Willow’s power underscores a ticking clock: encryption’s doom. “Quantum systems can bypass… RSA encryption by factoring large numbers instantly,” Preucil warns. A Hudson Institute study pegs a quantum cyberattack’s cost at $3.3 trillion—10-17% of U.S. GDP. NIST’s August 2024 quantum-safe algorithms signal urgency, but “upgrading the world’s IT infrastructure… is going to take years,” he says. Adversaries might already wield such tech in secret, amplifying the race. Sheridan nods: “Something… we need to be preparing for.”


Who’s Leading?

Google’s Willow edges it ahead, Preucil suggests: “You could probably argue that Google is… in the lead now.” But it’s crowded—IBM, Microsoft, D-Wave, Rigetti, IonQ, plus 350 startups. China’s $15 billion quantum push shines in communications and a 504-qubit cloud machine, rivaling Google’s 2019 Sycamore leap. “China is… catching up quickly,” he says. Sheridan recalls D-Wave’s early podcast cameo on Financial Sense, asking, “Are they still in the lead?” Preucil’s response: it’s now a worldwide effort and rivalry, with Google’s latest development a push into new territory, as D-Wave maintains its foothold on practical commercialization.


Quantum Meets AGI

Quantum’s rise parallels AI’s, Sheridan observes: “The current state-of-the-art AI… proto-AGI… alongside… quantum breakthroughs” could be breathtaking. Preucil sees synergy: “The convergence… could… supercharge both fields.” Quantum’s horsepower could slash AI training’s energy guzzle—Microsoft’s 2021 study showed 4,000x speed gains—while AI optimizes quantum code.
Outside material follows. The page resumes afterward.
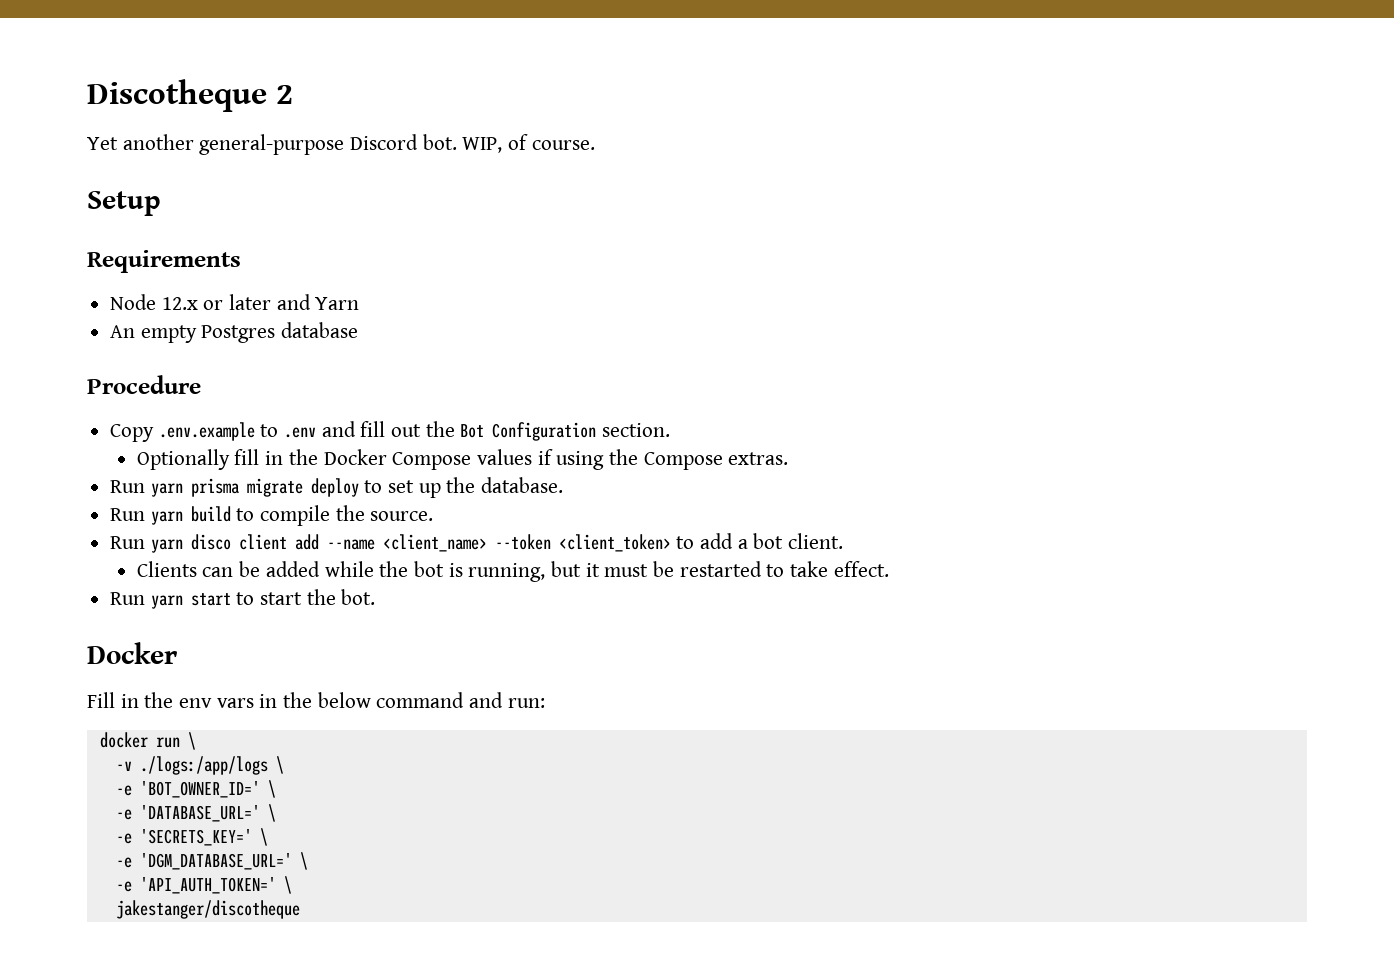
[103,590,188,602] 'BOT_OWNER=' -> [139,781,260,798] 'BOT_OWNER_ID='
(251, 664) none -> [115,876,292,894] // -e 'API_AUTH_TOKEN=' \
Sheridan predicts quantum might bridge proto-AGI (like OpenAI’s o3 model or xAI’s Grok) to superintelligence: “It’s likely going to take… quantum computing to move us from AGI [artificial general intelligence] to ASI [artificial superintelligence].” Preucil pegs AGI at 3-8 years, ASI further out.


Stocks: Buy the Dip?

After 100-200% surges, quantum stocks—Rigetti, IonQ, D-Wave—corrected. Preucil believes this is presenting investors another opportunity to gain exposure: “This is still a buying opportunity within a long-term bull market.” The Defiance Quantum ETF (QTUM) is a good place to start research on holdings and leaders in the quantum computing space. However, Preucil said, “Let the dust settle… before… new positions,” but security leaders—SK Telecom (SKM), Cloudflare, FormFactor—shine too. “The global IT cybersecurity infrastructure… is going to have to be reconfigured… huge and… unavoidable,” he says.


Quantum’s Promise

Beyond stocks, quantum tackles big problems—climate, drugs, new materials—Preucil notes in 13D’s latest What I Learned This Week. “There’s a lot of promise to… solve… pressing problems,” he says. Sheridan ties it to AI’s o3 leap, now at 80% on Dr. Alan D. Thompson’s AGI meter: “We’re getting inexorably closer.” Preucil’s tracked this since 2019’s Neven’s Law—quantum’s double-exponential climb—proving foresight pays.